Passage given
--- BEGIN ---

It was up to your DP to defend her to you, and explain these things.
Instead, he chose to drop you in it.
Growing up in a biblically literate household, he should have better understood the concept 'as you sow so shall you reap.'
As for the not wanting to visit his DPs without you, perhaps he just doesn't want sole charge of your little one. Does he look after her much on his own?

Anniegetyourgun Fri 16-Nov-12 09:00:37

I'm beginning to understand why your partner doesn't want to visit them without backup. They sound a little worrying.

I may be the first to agree that it was out of order for your partner to tell his parents what you'd said about them. OK, you've been given a good slapping for saying it (or even thinking it!) in the first place, but if one cannot confide in one's life partner, in whom can one confide? It's his place to stand up for his mother on the spot if he disagrees - and however annoyed he was at you saying it, passing it on can only hurt them. (Was he passive-aggressively passing on the message because he did agree but didn't want to say it himself?) Still, cut the man some slack, look at his upbringing. He's doing well being husband and father material at all.

--- END ---

Given instruction 1
Rewrite the paragraph of the forum excerpt that begins "I may be the first to agree" as a short bulleted list that keeps its main points.
Given instruction 2
According to the forum excerpt, what kind of household did the partner grow up in?
Given instruction 3
For each statement, say whether it agrees with the forum excerpt. Answer yes or no, and quote the words that decide it.
(a) The partner defended her rather than dropping the poster in it.
(b) The second poster considers it out of order that the partner told his parents what was said about them.
(c) The second poster describes the parents as sounding reassuring.
Answer from the forum excerpt alone.

Supplied records
--- BEGIN ---

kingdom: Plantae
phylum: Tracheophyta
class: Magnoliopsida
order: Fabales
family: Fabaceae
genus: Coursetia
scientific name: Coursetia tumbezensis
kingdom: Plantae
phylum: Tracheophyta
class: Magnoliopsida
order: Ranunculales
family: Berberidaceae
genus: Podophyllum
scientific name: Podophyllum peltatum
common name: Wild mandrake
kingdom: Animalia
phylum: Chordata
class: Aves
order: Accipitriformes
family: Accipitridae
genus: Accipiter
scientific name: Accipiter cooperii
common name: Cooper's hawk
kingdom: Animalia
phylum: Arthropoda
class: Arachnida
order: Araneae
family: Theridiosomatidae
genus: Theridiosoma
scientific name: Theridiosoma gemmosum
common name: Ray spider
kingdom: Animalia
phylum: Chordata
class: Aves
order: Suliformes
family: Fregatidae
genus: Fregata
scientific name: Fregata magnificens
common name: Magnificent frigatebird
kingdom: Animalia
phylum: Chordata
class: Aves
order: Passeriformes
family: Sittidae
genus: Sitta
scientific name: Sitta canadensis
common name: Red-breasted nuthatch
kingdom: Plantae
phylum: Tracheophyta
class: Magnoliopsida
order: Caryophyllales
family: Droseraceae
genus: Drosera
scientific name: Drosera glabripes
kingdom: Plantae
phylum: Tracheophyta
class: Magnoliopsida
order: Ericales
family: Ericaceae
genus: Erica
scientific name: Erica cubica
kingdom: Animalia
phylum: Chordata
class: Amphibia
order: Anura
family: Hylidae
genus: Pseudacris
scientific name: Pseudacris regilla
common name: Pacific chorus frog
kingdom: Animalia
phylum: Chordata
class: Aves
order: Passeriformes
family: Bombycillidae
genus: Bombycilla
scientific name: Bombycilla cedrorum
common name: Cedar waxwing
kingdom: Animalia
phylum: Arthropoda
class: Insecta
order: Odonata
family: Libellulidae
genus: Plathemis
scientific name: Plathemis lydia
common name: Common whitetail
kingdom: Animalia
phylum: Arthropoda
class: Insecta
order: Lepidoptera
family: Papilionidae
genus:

--- END ---

Worked solution 1
- It was out of order for the partner to tell his parents what was said about them.
- The poster has already been given a good slapping for saying or thinking it.
- One should be able to confide in one's life partner.
- If he disagreed, his place was to stand up for his mother on the spot.
- Passing the remark on can only hurt his parents.
- He may have been passively-aggressively passing on a message he agreed with but didn't want to say himself.
- Given his upbringing, he deserves some slack, and he's doing well to be husband and father material at all.

Worked solution 2
A biblically literate household.

Worked solution 3
(a) No: "Instead, he chose to drop you in it."
(b) Yes: "it was out of order for your partner to tell his parents what you'd said about them"
(c) No: "They sound a little worrying."